Het is van bijzonder belang dat de Commissie bij haar voorbereidende werkzaamheden tot passende raadplegingen overgaat, onder meer op deskundigenniveau, en dat die raadplegingen gebeuren in overeenstemming met de beginselen die zijn vastgelegd in het Interinstitutioneel Akkoord van 13 april 2016 over beter wetgeven (1).
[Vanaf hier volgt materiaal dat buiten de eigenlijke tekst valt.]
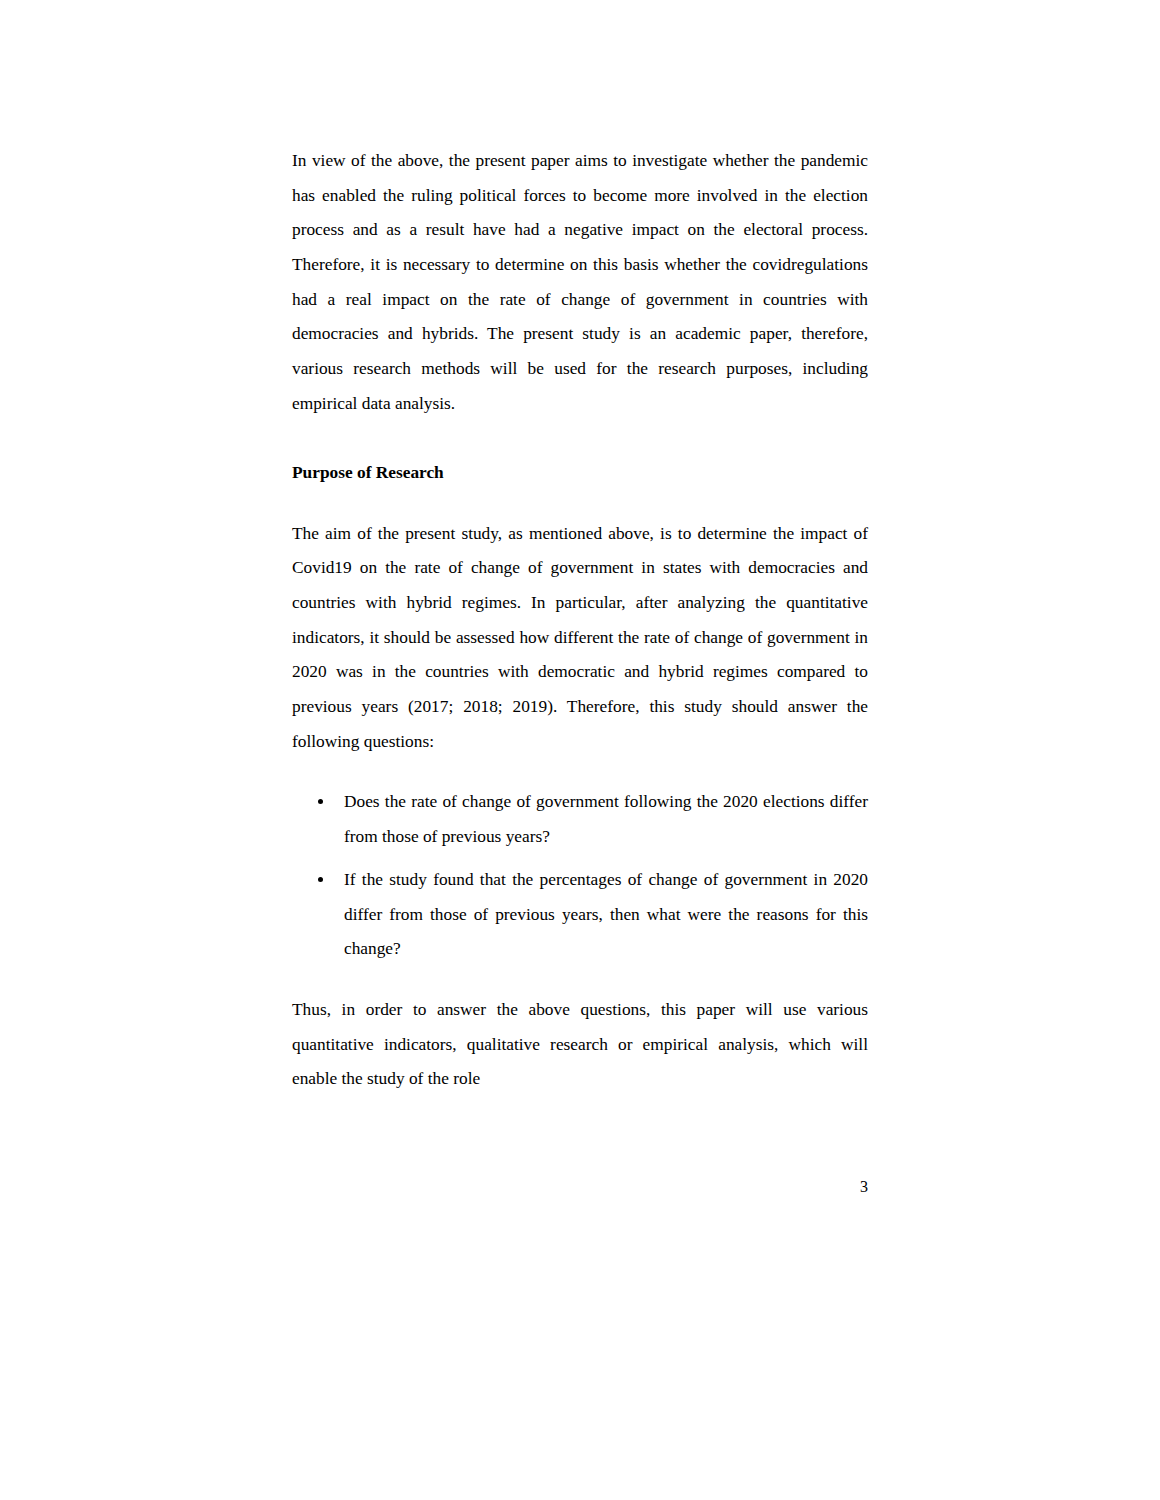In view of the above, the present paper aims to investigate whether the pandemic has enabled the ruling political forces to become more involved in the election process and as a result have had a negative impact on the electoral process. Therefore, it is necessary to determine on this basis whether the covidregulations had a real impact on the rate of change of government in countries with democracies and hybrids. The present study is an academic paper, therefore, various research methods will be used for the research purposes, including empirical data analysis.
Purpose of Research
The aim of the present study, as mentioned above, is to determine the impact of Covid19 on the rate of change of government in states with democracies and countries with hybrid regimes. In particular, after analyzing the quantitative indicators, it should be assessed how different the rate of change of government in 2020 was in the countries with democratic and hybrid regimes compared to previous years (2017; 2018; 2019). Therefore, this study should answer the following questions:
Does the rate of change of government following the 2020 elections differ from those of previous years?
If the study found that the percentages of change of government in 2020 differ from those of previous years, then what were the reasons for this change?
Thus, in order to answer the above questions, this paper will use various quantitative indicators, qualitative research or empirical analysis, which will enable the study of the role
3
Om met name te zorgen voor gelijke deelname aan de voorbereiding van gedelegeerde handelingen, moeten het Europees Parlement en de Raad alle documenten op hetzelfde moment ontvangen als de deskundigen van de lidstaten, en moeten hun deskundigen systematisch toegang hebben tot de vergaderingen van de deskundigengroepen van de Commissie die zich bezighouden met de voorbereiding van gedelegeerde handelingen.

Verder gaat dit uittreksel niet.